THE TASK: From the entries that follow, extract each line holding the string "cleave".

INFORMATION GIVEN:
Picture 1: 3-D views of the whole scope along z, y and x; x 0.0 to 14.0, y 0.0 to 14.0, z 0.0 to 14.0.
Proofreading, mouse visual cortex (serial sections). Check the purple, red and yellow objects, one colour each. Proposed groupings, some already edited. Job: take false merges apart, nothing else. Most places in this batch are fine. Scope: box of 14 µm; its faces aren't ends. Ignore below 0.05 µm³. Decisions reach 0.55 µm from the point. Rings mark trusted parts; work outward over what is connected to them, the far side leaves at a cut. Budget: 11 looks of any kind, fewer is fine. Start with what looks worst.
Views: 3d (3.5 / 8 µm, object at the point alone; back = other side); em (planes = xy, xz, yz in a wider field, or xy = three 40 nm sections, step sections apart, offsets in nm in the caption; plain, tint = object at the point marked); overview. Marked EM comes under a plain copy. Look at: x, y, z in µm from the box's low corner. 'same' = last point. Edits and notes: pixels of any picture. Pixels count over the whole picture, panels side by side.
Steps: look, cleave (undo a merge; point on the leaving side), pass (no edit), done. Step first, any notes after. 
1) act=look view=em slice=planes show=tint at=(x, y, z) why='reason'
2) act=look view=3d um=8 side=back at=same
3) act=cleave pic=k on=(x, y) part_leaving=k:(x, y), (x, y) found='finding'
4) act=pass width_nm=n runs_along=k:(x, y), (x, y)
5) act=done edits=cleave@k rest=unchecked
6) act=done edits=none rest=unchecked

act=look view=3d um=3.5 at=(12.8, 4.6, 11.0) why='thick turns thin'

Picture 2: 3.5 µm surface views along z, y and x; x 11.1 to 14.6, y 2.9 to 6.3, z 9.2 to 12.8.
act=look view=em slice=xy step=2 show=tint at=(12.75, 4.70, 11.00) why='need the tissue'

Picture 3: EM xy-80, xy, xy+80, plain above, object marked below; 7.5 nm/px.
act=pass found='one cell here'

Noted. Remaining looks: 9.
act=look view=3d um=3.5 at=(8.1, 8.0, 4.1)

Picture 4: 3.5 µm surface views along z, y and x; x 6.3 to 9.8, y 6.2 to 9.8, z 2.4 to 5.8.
==
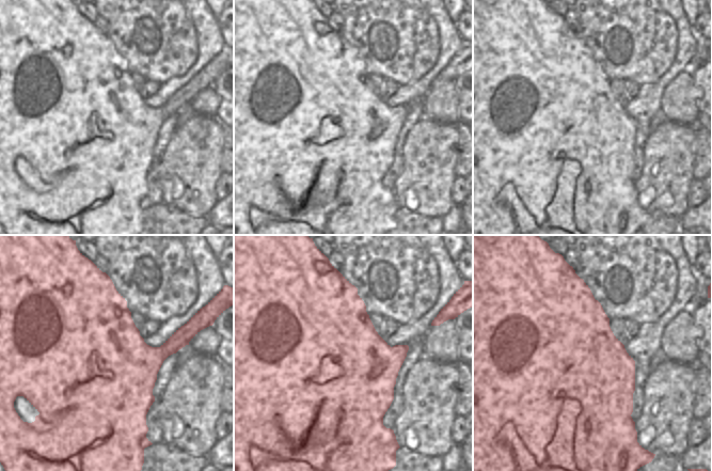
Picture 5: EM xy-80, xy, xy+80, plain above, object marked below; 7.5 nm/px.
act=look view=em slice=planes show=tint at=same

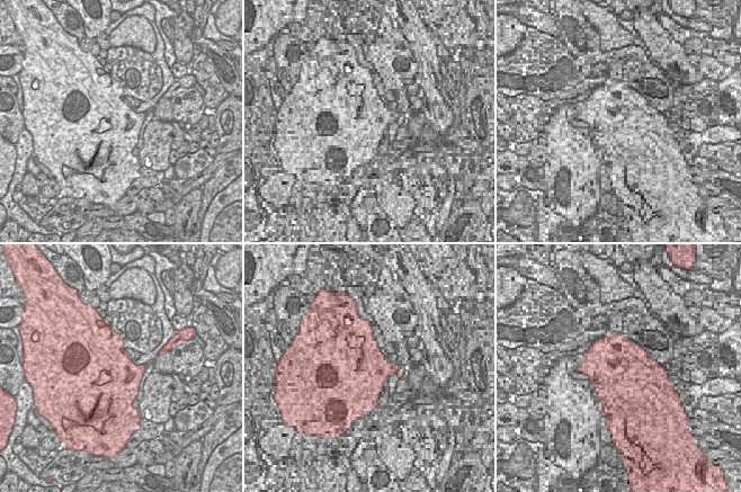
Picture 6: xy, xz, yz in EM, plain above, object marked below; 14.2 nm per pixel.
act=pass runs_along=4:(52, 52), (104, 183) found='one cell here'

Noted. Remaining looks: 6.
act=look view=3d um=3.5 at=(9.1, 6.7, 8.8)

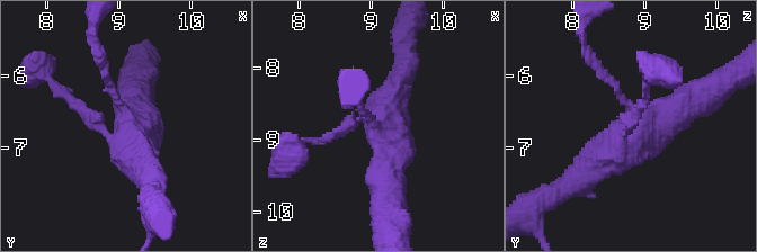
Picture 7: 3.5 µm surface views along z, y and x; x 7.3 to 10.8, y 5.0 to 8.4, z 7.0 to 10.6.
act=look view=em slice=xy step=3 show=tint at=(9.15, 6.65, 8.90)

COMPLETED EXERCISE:
Steps: look, cleave (undo a merge; point on the leaving side), pass (no edit), done. Step first, any notes after. 
3) act=cleave pic=k on=(x, y) part_leaving=k:(x, y), (x, y) found='finding'
5) act=done edits=cleave@k rest=unchecked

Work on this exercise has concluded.